# GIVEN RECORDS
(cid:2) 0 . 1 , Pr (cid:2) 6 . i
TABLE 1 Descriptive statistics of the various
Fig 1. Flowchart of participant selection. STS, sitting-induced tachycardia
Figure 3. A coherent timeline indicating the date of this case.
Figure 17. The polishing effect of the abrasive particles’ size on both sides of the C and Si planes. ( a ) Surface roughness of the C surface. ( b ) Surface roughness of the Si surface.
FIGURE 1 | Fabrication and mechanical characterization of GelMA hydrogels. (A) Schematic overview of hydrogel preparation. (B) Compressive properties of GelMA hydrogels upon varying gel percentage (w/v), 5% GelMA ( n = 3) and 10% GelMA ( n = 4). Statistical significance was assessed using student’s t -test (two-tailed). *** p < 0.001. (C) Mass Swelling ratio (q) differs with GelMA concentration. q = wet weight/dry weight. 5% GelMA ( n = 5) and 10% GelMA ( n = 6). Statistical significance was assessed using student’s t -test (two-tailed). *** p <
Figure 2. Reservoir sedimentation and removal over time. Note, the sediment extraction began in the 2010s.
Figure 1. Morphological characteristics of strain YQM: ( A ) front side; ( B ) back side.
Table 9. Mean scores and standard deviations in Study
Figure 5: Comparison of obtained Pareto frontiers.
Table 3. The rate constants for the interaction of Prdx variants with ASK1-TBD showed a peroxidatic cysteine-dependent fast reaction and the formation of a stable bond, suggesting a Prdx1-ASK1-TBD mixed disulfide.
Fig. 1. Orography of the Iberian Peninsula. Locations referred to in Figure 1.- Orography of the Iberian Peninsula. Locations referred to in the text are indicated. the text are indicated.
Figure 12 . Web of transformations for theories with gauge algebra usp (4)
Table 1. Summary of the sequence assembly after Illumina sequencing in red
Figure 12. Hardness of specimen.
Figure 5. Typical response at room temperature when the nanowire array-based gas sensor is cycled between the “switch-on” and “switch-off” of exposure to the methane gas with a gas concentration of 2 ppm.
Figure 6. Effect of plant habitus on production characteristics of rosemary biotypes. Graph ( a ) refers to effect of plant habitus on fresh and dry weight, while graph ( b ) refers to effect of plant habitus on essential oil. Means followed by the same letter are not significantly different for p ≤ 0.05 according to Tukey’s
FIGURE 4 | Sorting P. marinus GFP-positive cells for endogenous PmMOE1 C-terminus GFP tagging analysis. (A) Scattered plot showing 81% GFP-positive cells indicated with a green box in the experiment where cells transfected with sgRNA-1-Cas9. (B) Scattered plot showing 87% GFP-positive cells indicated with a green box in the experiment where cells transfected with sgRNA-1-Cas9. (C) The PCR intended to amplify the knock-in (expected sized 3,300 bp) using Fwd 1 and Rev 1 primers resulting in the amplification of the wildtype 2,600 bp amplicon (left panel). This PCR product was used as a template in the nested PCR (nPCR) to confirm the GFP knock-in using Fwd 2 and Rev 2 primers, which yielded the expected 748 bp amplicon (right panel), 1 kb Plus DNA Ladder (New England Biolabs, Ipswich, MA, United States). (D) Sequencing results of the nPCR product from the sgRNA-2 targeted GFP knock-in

# TASK ITEM
What is needed is an exact copy of the entries from their first line down to the line with "Figure 3. A", that line included, and nothing beyond it.

# SOLUTION TO THIS PROBLEM
(cid:2) 0 . 1 , Pr (cid:2) 6 . i
TABLE 1 Descriptive statistics of the various
Fig 1. Flowchart of participant selection. STS, sitting-induced tachycardia
Figure 3. A coherent timeline indicating the date of this case.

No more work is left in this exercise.